◆ Document extract
Although Lemon does ask Gonzales about the accusations against him, he allows him to claim that "a lot of what happened towards the end, I would say 98 percent was political" and that he's been cleared of any wrong doing.

Having the DOJ give you cover by not going after the higher ups on torture or some right wing extemist Cheney fixer judge dismissing a civil suit is not the same thing as investigations confirming someone's innocence. Everyone from the Congress to the current AG's office has dropped the ball on following through on investigating Gonzales and now the man is on the television claiming they did and cleared him and Don Lemon allows it. Astounding.

LEMON: So right here on this program we're profiling Latinos who overcame obstacles and shattered stereotypes to make history. It's part of our series "Pioneros: Latino Firsts." Tonight, the first Latino to become a U.S. attorney general. Alberto Gonzales. I met up with him in his new role on the campus of Texas Tech University.

(BEGIN VIDEOTAPE)

LEMON (voice-over): When last we saw Alberto Gonzales, he was wielding the power and influence that come with the title U.S. attorney general. Today he is in a new role on campus at Texas Tech University in Lubbock, Texas. A recruiter for minority and underrepresented students, and a visiting professor, teaching a course called Contemporary Issues in the Executive Branch.

◆ What you need to do
Repeat word for word the passage of the text on Alberto Gonzales starting at "Although Lemon does" and ending at "any wrong doing.". The material after this point comes from a separate source and is unrelated to the text on Alberto Gonzales.

◆ Dataset excerpt
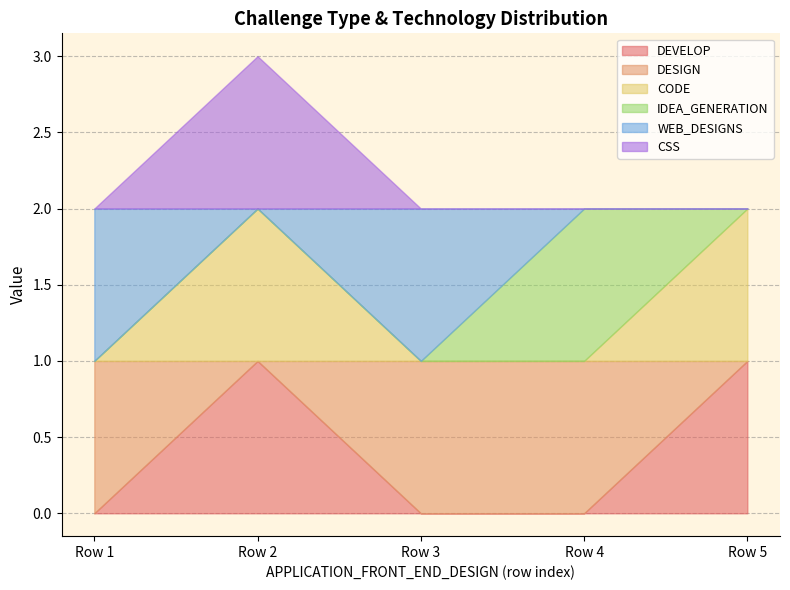

What is the spread (max minus min) of values at 0.0?

1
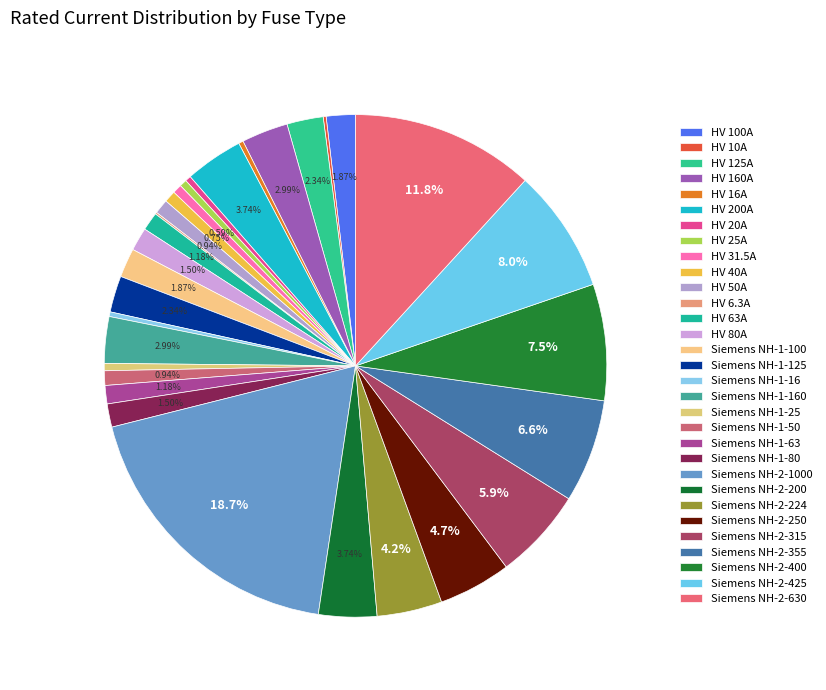

Which slice is the smallest?

HV 6.3A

◆ Result of the exercise
Although Lemon does ask Gonzales about the accusations against him, he allows him to claim that "a lot of what happened towards the end, I would say 98 percent was political" and that he's been cleared of any wrong doing.